1. Introduction
Ionic liquids (ILs), composed of organic cations and organic/inorganic anions, have been diffusely utilized in absorption and separation1, 2, synthesis3, catalysis4, 5 and electrochemistry6, 7 owing to their superior properties as gas solubility, thermal stability and low volatility. Density(ρ ) and viscosity (η ) are key process parameters required in a significant amount of applications such as chemical process simulation, equipment sizing, lubrication and refrigeration8, 9. On the other hand, some properties are often estimated in relation to these two basic attributes, such as heat capacity, speed of sound and surface tension. In face of the vast number of ILs, it is a hard task to experimentally measure the ρ and η at variable temperature and pressure of all ILs. Accordingly, computational tools are particularly important to fill the gap of ILs property database. Furthermore, computational methods are also valuable for the property-directed design of ILs.
Quantitative structure-property relationship (QSPR) is one of the commonly used approaches to calculate the physical characteristics of chemical substances10, 11. Up to now, QSPR has been widely applied to the field of ILs, especially in the temperature and pressure-dependent property12-14. By combining group contribution (GC), Kamil Paduszyński15 built a QSPR model for estimating the ρ at different temperatures of ILs with the most comprehensive collection of data reported to date. In Das et al.’s investigation16, based on the multilayered variable selection strategy, a QSPR model was developed for predicting the η of ILs with Q 2LOO= 0.713. Mirkhani and Gharagheizi17 proposed a linear QSPR model for predicting the η of 293 ILs using Genetic function approximation for the model’s parameter selection withR 2training = 0.8096. In the process of establishing the QSPR model, validation is inevitable. The external validation and internal validation are usually adopted in most studies18, 19. Although a few QSPR models have been developed with external validation and internal validation for the temperature and pressure-dependent properties of ILs, the stability and reliable of QSPR are challenged.
Due to the special nature of ILs - consisting of both anions and cations - ILs with both cations and anions in the training set can be obtained directly from the contributions of both cations and anions. However, most studies ignored the criterion that both cation and anion of one IL in testing set should not both reappear in training set, otherwise, it will lead to “pseudo-high” accuracy for external and internal (Leave-one-out cross-validation, LOO-CV) validations. Recently, Makarov et al.20 analyzed the published QSPR models21, 22 for the melting point of ILs by the five-fold cross-validation (5-CV) and found that traditional validation method has “pseudo-high” accuracy. Nevertheless, for the temperature and pressure-dependent properties of ILs as ρ and η , the data points of ILs vary considerably with variable temperature and pressure. K-fold cross-validation (K-CV) is difficult to balance the distribution of data points under different types of ions. So, it is therefore necessary to establish an easy-to-implement internal validation method to efficiently and accurately evaluate the QSPR model. Furthermore, the stability of the QSPR model is also related by the veracity and distribution of the dataset. The authenticity of experimental data was evaluated in most previous studies15, 23-25, while the distribution of data points was ignored. For example, in the QSPR model of heat capacity developed by Sattari et al.26, 1528 data points were used for [C4mim][PF6], which account for 41% of the total dataset.
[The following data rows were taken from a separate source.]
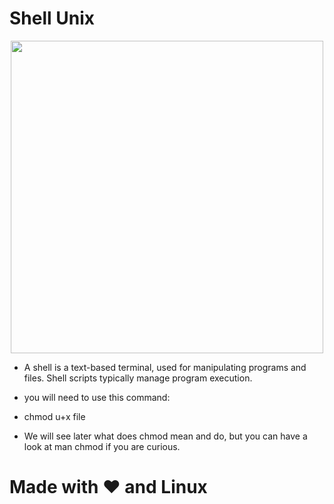 
# Shell Unix




<p align="center">
<img src="https://d1iiooxwdowqwr.cloudfront.net/pub/appsubmissions/20131226142936_shebangLOGO.jpg" width="500">
<p/>


 - A shell is a text-based terminal, used for manipulating programs and files. Shell scripts typically manage program execution.

 - you will need to use this command:
 - chmod u+x file
 - We will see later what does chmod mean and do, but you can have a look at man chmod if you are curious.

# Made with :heart: and Linux
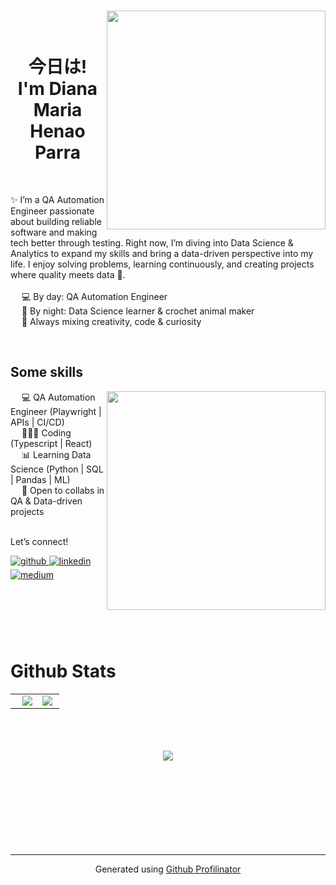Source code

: <h1 align="center"><img align="right" src="https://github.com/user-attachments/assets/d2c1ef3b-51db-4f13-9cd8-c9918050f888" width="350"/><br/> <br/> 今日は!  <br/> I'm Diana Maria Henao Parra</h1>
<br/> 

✨ I’m a QA Automation Engineer passionate about building reliable software and making tech better through testing. Right now, I’m diving into Data Science & Analytics to expand my skills and bring a data-driven perspective into my life. I enjoy solving problems, learning continuously, and creating projects where quality meets data 🚀.
<br/>
<br/> 
&emsp; 💻 By day: QA Automation Engineer
<br/> 
&emsp; 🧶 By night: Data Science learner & crochet animal maker
<br/> 
&emsp; 🚀 Always mixing creativity, code & curiosity
<br/> 

<br/>
<h2>Some skills</h2>
<img align="right" src="https://github.com/user-attachments/assets/d15e6f15-f0a7-4c2a-86d5-18bdbd409dbd" width="350"/>
&emsp; 💻 QA Automation Engineer (Playwright | APIs | CI/CD)
<br/> 
&emsp; 👩🏻‍💻 Coding (Typescript | React)
<br/> 
&emsp; 📊 Learning Data Science (Python | SQL | Pandas | ML)
<br/>  
&emsp; 🤝 Open to collabs in QA & Data-driven projects
<br/>  


<br/> 
<div align="left" style="vertical-align:middle">
  <p>Let’s connect!</p>
    <a href="https://github.com/dmhenaopa" target="_blank">
    <img src=https://img.shields.io/badge/github-%2324292e.svg?&style=for-the-badge&logo=github&logoColor=white alt=github style="margin-bottom: 5px;" />
    </a>
    <a href="https://linkedin.com/in/dimhenaopa" target="_blank">
    <img src=https://img.shields.io/badge/linkedin-%231E77B5.svg?&style=for-the-badge&logo=linkedin&logoColor=white alt=linkedin style="margin-bottom: 5px;" />
    </a>
    <a href="https://medium.com/@dmhenaopa" target="_blank">
    <img src=https://img.shields.io/badge/medium-%23292929.svg?&style=for-the-badge&logo=medium&logoColor=white alt=medium style="margin-bottom: 5px;" />
    </a>  
</div>

<br/> 
<br/>
<br/>  
<br/>
<br/>

# Github Stats 
<table  align="center"><tr><td valign="top" width="55%">
  <img src="https://github-readme-stats.vercel.app/api?username=dmhenaopa&show_icons=true&count_private=true&hide_border=true&theme=github_dark" align="right" />  
</td>
<td valign="top" width="45%" align="center">
  <div align="center"><img src="https://github-readme-stats.vercel.app/api/top-langs/?username=dmhenaopa&hide_border=true&layout=compact&theme=github_dark" align="left" /></div>  
</td></tr></table>
<br/>  

<br/>  

  

<br/>  

<div align="center">
<img src="https://komarev.com/ghpvc/?username=dmhenaopa&&style=flat-square" align="center" />
</div>  
  

<br/>  
<br/> 
<br/> 
<br/>
<br/> 
<br/> 
<br/> 
<br/> 

----
<div align="center">Generated using <a href="https://profilinator.rishav.dev/" target="_blank">Github Profilinator</a></div>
Similarly, in our previous work on heat capacity QSPR model23, [C4mim][PF6] accounted for 21% of the total dataset. The QSPR model is usually established by the least square method, whose objective function is the minimum sum of error squares10. Thus, a balanced distribution of data points should be selectively collected. Further, in the case of temperature and pressure-dependent properties, the temperature and pressure terms are usually treated as constant terms for all ILs27, 28. The temperature and pressure terms are affected by the structure of IL based on the analysis of our previous works23, 29, 30, so it is necessary to introduce descriptors to temperature and pressure terms.
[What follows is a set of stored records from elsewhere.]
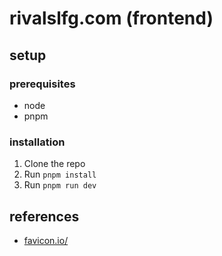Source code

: # rivalslfg.com (frontend)

## setup

### prerequisites

- node
- pnpm

### installation

1. Clone the repo
2. Run `pnpm install`
3. Run `pnpm run dev`

## references

- [favicon.io/](https://favicon.io/)
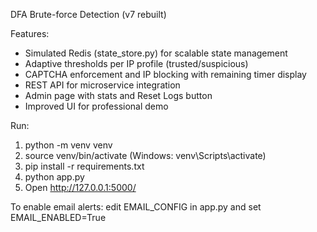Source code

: DFA Brute-force Detection (v7 rebuilt)

Features:
- Simulated Redis (state_store.py) for scalable state management
- Adaptive thresholds per IP profile (trusted/suspicious)
- CAPTCHA enforcement and IP blocking with remaining timer display
- REST API for microservice integration
- Admin page with stats and Reset Logs button
- Improved UI for professional demo

Run:
1. python -m venv venv
2. source venv/bin/activate   (Windows: venv\Scripts\activate)
3. pip install -r requirements.txt
4. python app.py
5. Open http://127.0.0.1:5000/

To enable email alerts: edit EMAIL_CONFIG in app.py and set EMAIL_ENABLED=True
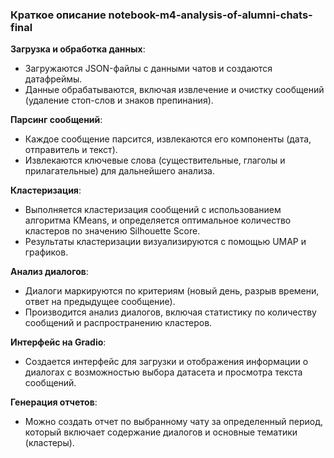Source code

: ### Краткое описание notebook-m4-analysis-of-alumni-chats-final

**Загрузка и обработка данных**: 
   - Загружаются JSON-файлы с данными чатов и создаются датафреймы.
   - Данные обрабатываются, включая извлечение и очистку сообщений (удаление стоп-слов и знаков препинания).

**Парсинг сообщений**: 
   - Каждое сообщение парсится, извлекаются его компоненты (дата, отправитель и текст).
   - Извлекаются ключевые слова (существительные, глаголы и прилагательные) для дальнейшего анализа.

**Кластеризация**: 
   - Выполняется кластеризация сообщений с использованием алгоритма KMeans, и определяется оптимальное количество кластеров по значению Silhouette Score.
   - Результаты кластеризации визуализируются с помощью UMAP и графиков.

**Анализ диалогов**: 
   - Диалоги маркируются по критериям (новый день, разрыв времени, ответ на предыдущее сообщение).
   - Производится анализ диалогов, включая статистику по количеству сообщений и распространению кластеров.

**Интерфейс на Gradio**: 
   - Создается интерфейс для загрузки и отображения информации о диалогах с возможностью выбора датасета и просмотра текста сообщений.

**Генерация отчетов**: 
   - Можно создать отчет по выбранному чату за определенный период, который включает содержание диалогов и основные тематики (кластеры).

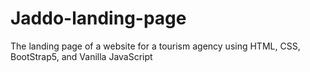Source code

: # Jaddo-landing-page
The landing page of a website for a tourism agency using HTML, CSS, BootStrap5, and Vanilla JavaScript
In this contribution, two f (T ,P ,I )-QSPR models for ρ and η were established by a method for a balanced distribution of data points and the treatment of temperature and pressure effects according to the structures of ILs. A novel internal validation method namely the leave-one-ion-out cross-validation (LOIO-CV) was proposed to handle the “pseudo-high” accuracy of LOO-CV for ILs. These models were also validated by the external validation, which follow the principle that cation and anion do not appear in the training set and testing set simultaneously. Analysis of the statistical results showed that two models achieved good predictive power as well as stability, which is an excellent guide for future rapid screening and design of functional ILs.